Data provided
● ● ● ● ● ● ●
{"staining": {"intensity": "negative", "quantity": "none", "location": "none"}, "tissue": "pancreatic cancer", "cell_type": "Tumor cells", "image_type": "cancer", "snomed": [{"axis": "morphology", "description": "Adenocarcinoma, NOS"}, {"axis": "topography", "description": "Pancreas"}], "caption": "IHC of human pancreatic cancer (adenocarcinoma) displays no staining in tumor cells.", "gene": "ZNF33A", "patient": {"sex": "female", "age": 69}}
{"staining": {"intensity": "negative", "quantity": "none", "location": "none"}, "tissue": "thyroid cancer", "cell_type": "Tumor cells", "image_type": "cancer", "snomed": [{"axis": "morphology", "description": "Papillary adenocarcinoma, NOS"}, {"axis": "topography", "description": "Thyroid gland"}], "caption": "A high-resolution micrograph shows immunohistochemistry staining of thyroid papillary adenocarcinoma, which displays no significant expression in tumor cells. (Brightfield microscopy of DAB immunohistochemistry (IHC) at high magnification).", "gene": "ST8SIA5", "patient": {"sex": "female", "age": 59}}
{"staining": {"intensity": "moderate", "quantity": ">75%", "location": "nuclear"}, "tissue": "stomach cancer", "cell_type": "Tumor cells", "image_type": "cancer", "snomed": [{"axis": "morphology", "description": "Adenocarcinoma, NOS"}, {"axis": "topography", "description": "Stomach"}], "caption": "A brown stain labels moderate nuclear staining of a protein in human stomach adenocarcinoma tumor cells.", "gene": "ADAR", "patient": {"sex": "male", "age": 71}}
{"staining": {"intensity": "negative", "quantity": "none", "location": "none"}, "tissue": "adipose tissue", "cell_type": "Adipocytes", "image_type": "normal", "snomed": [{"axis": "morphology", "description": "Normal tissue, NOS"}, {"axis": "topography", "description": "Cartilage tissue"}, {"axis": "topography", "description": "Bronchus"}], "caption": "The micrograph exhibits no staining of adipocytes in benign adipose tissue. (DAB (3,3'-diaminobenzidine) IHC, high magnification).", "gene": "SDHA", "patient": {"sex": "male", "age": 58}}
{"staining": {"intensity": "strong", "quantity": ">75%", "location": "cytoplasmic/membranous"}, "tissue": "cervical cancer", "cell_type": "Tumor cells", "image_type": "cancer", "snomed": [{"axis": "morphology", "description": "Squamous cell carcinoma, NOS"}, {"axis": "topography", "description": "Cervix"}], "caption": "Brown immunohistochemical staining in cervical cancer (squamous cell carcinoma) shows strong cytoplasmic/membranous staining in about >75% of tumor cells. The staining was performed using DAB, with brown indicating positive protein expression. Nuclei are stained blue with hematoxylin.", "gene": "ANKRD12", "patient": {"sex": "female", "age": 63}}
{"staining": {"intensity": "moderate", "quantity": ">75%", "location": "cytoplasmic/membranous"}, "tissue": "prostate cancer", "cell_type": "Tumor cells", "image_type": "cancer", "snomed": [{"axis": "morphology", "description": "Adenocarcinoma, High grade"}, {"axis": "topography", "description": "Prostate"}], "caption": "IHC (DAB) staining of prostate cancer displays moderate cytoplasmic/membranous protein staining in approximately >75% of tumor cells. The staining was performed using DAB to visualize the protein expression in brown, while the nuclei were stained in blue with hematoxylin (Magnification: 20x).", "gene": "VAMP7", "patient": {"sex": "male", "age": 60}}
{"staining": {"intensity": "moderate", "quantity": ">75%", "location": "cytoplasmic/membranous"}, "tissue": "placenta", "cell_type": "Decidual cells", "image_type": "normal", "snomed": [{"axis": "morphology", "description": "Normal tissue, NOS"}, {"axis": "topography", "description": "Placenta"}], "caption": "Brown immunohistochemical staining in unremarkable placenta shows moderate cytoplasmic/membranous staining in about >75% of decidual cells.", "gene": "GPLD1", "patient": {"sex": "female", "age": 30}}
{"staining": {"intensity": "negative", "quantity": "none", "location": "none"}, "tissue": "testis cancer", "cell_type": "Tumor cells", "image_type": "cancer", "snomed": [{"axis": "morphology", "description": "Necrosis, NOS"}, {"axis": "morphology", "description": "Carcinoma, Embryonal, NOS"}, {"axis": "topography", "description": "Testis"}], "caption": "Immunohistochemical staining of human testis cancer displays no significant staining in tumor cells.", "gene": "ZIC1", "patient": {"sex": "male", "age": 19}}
● ● ● ● ● ● ●
Among the lines above, repeat exactly those from the line with "(DAB) staining of" to the line with "staining in unremarkable", counting both ends.

{"staining": {"intensity": "moderate", "quantity": ">75%", "location": "cytoplasmic/membranous"}, "tissue": "prostate cancer", "cell_type": "Tumor cells", "image_type": "cancer", "snomed": [{"axis": "morphology", "description": "Adenocarcinoma, High grade"}, {"axis": "topography", "description": "Prostate"}], "caption": "IHC (DAB) staining of prostate cancer displays moderate cytoplasmic/membranous protein staining in approximately >75% of tumor cells. The staining was performed using DAB to visualize the protein expression in brown, while the nuclei were stained in blue with hematoxylin (Magnification: 20x).", "gene": "VAMP7", "patient": {"sex": "male", "age": 60}}
{"staining": {"intensity": "moderate", "quantity": ">75%", "location": "cytoplasmic/membranous"}, "tissue": "placenta", "cell_type": "Decidual cells", "image_type": "normal", "snomed": [{"axis": "morphology", "description": "Normal tissue, NOS"}, {"axis": "topography", "description": "Placenta"}], "caption": "Brown immunohistochemical staining in unremarkable placenta shows moderate cytoplasmic/membranous staining in about >75% of decidual cells.", "gene": "GPLD1", "patient": {"sex": "female", "age": 30}}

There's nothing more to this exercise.